What is needed:
Can you extract the lines from the records below word for word, beginning at the line that contains "Required: Volume in" and stopping after the line that contains "Read: 195,mL"? Leave the pictures out of your answer.
───── Recorded information ─────
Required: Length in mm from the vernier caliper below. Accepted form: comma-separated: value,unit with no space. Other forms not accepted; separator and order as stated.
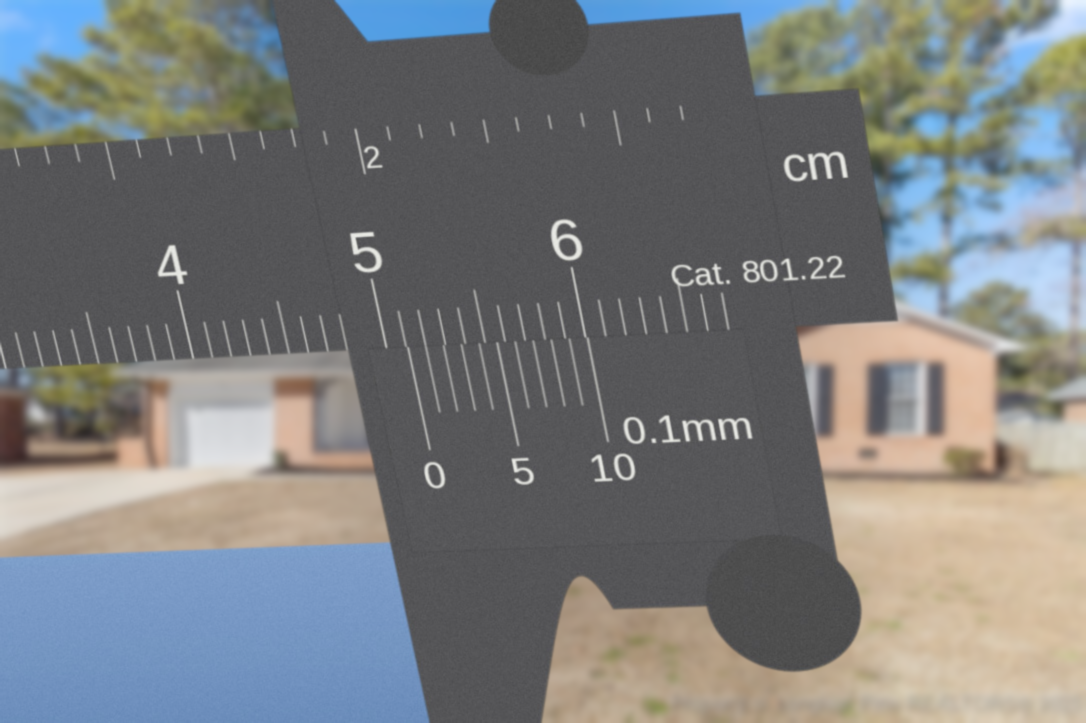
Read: 51.1,mm
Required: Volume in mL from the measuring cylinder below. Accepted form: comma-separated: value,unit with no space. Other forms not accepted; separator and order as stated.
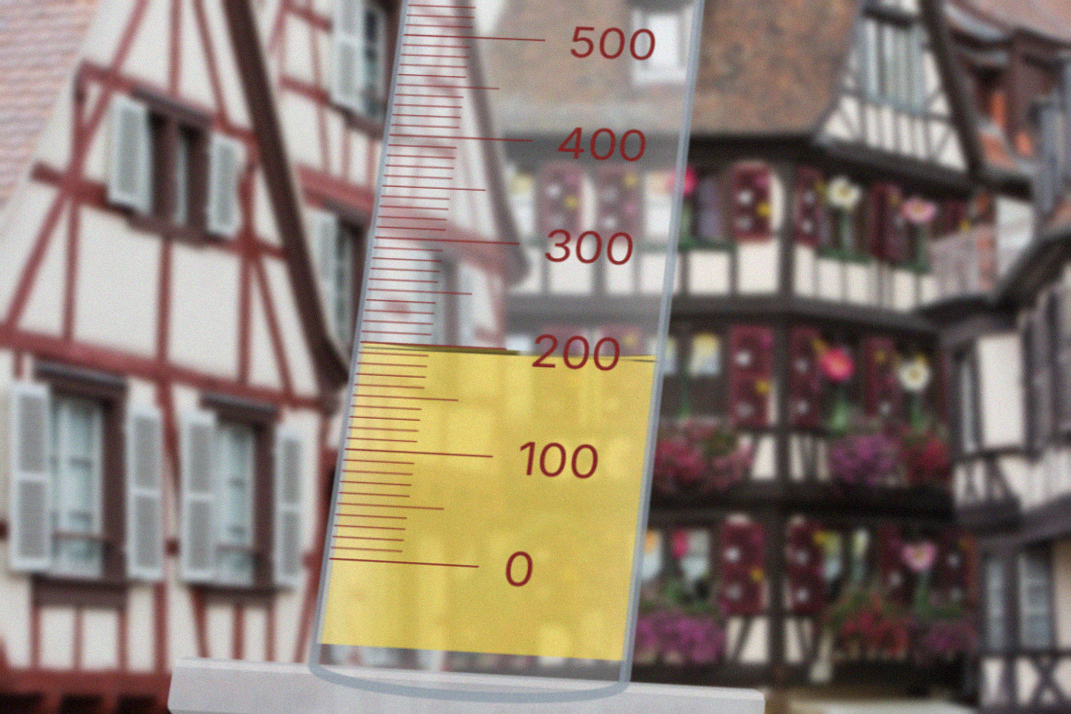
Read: 195,mL
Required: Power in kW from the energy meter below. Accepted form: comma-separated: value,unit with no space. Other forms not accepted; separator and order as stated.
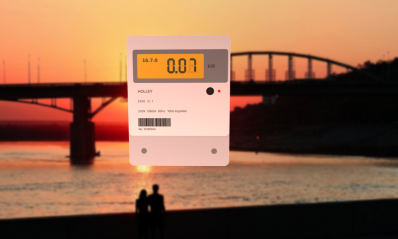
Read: 0.07,kW
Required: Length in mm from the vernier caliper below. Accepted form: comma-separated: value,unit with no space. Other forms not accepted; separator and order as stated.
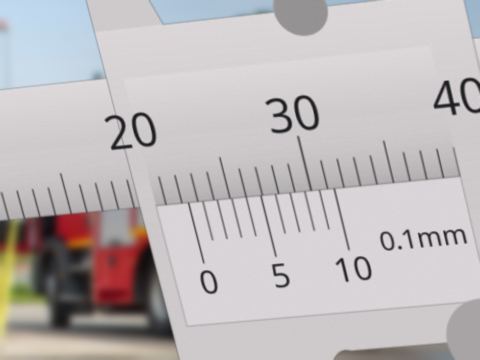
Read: 22.4,mm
─────
Answer to the problem:
Required: Volume in mL from the measuring cylinder below. Accepted form: comma-separated: value,unit with no space. Other forms not accepted; separator and order as stated.
Read: 195,mL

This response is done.